It’s all in the name
Overcoming Bias’s new sister site, lesswrong, has a new post up that tries to make me feel better about going to school:
We are interested in developing practical techniques of rationality. One practical technique, used widely and successfully in science and technology is formalization … We will reason better about the correctness of the form if we hide the subjects of the argument … [so] renaming primitive notions to meaningless symbols is a reasonable first step in formalization.
I’m not sure that simply renaming things gets me any closer to a rational representation of the truth, unless I am biased with respect to the subject matter. Of course, having been taught a whole bunch of things at school, I may have preconceptions and prejudices about certain arguments and theories in economics. Maybe formalising the argument in symbols can help to overcome those biases, but I doubt it. Unless I am unaware of the meaning of the symbols I will probably incorporate my prejudices into the formal structure I create for my argument and the assumptions that underlie it.
Can a simple renaming of primitives into symbols really help to make me more rational? I’m willing to be convinced 🙂
“Can a simple renaming of primitives into symbols really help to make me more rational? I’m willing to be convinced”
I would say that we need to take it a step further to state how it “increases rationality”.
By giving primitives identifiable symbols then we can tell when we are actually talking about the same thing using different words.
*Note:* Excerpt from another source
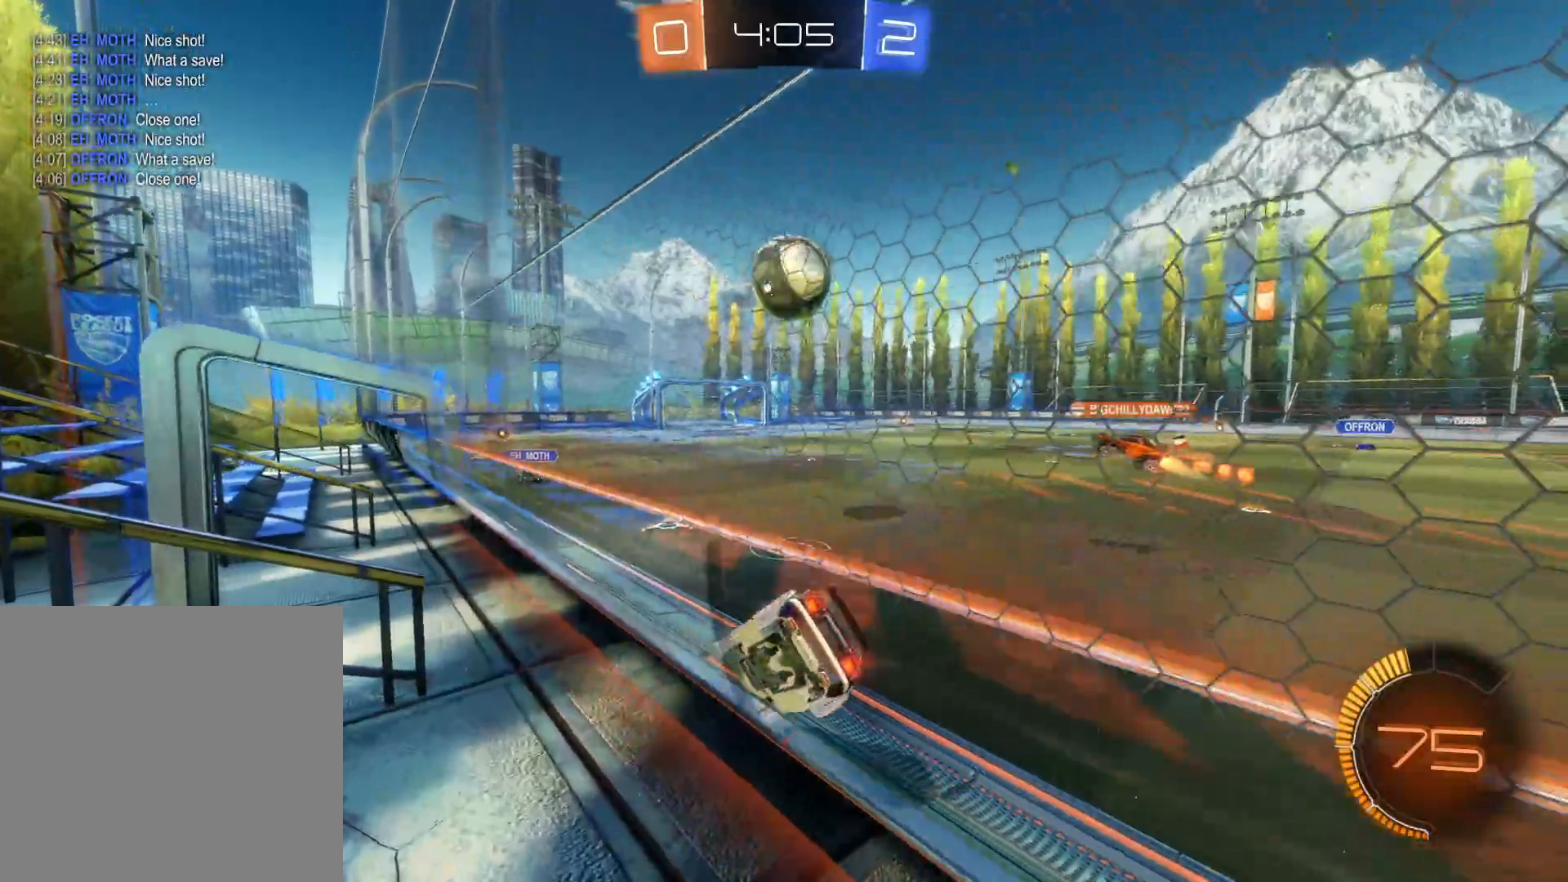
{"buttons": ["R2"], "left_stick": "center", "right_stick": "center", "events": [[16, "L2", "down"], [50, "R2", "up"], [200, "R2", "down"], [216, "L2", "up"]]}
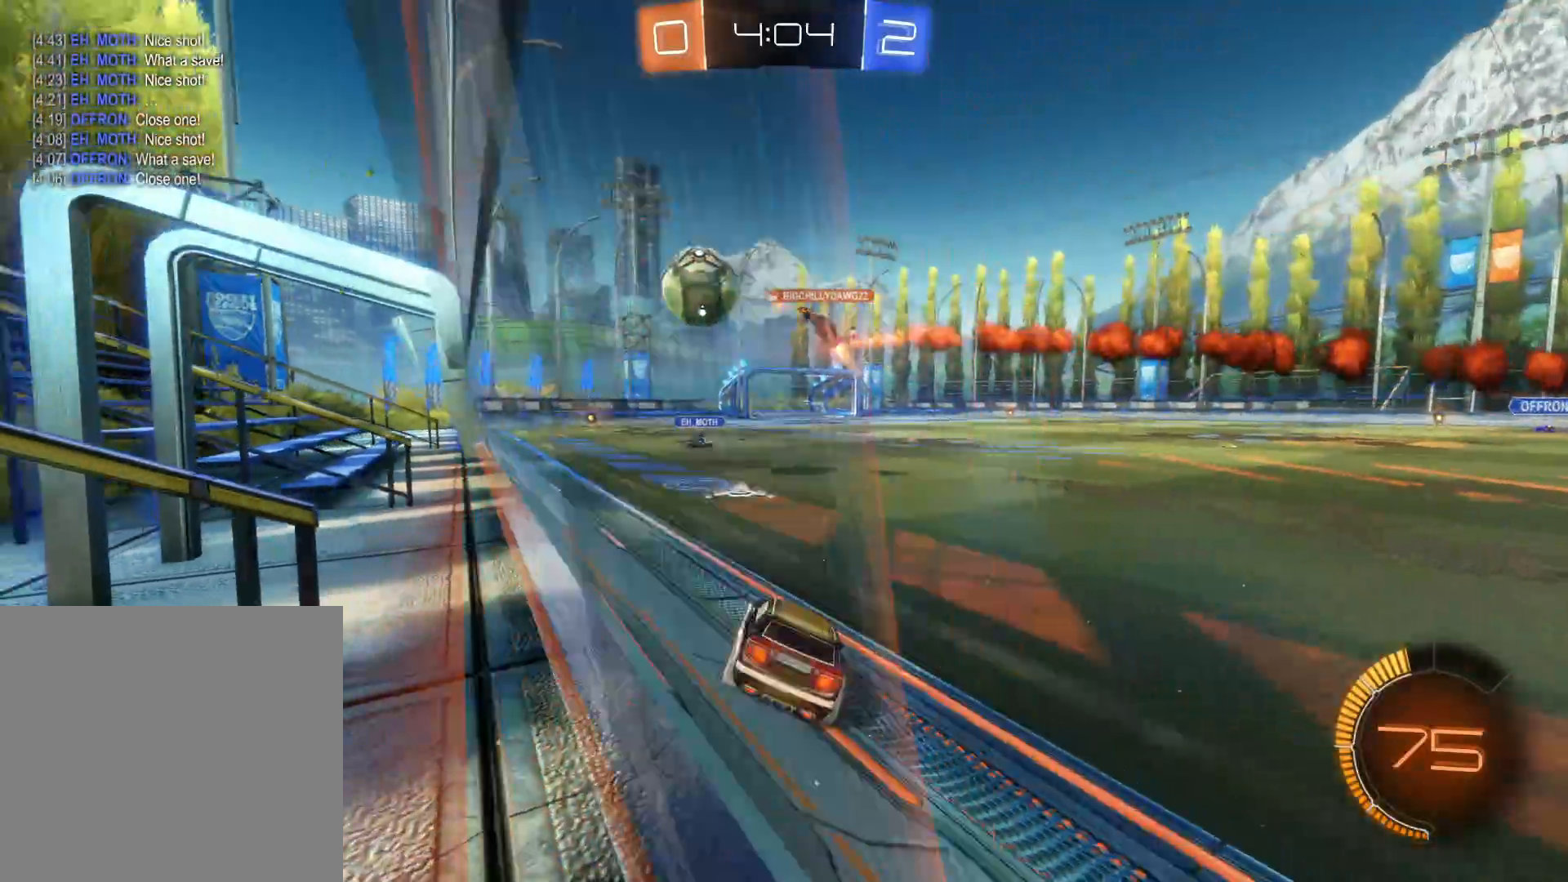
{"buttons": ["R2"], "left_stick": "right", "right_stick": "center", "events": [[183, "TRIANGLE", "down"], [266, "left_stick", "right"], [316, "TRIANGLE", "up"], [366, "TRIANGLE", "down"], [450, "TRIANGLE", "up"]]}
By formalising ideas in this way we gain a more tractable framework with which to apply our value judgments and get conclusions – and we are able to flush any logical inconsistencies, or arbitrarily circular logic, out of our framework.
@Matt Nolan
Thanks for the comment, Matt. I’m not sure that “if we don’t use symbols then we might get awfully confused” is enough to convince me. I think that most disciplines have a fairly standardised language for talking about concepts informally. I agree that there is a language/jargon barrier when talking to people outside the discipline about technical concepts, though.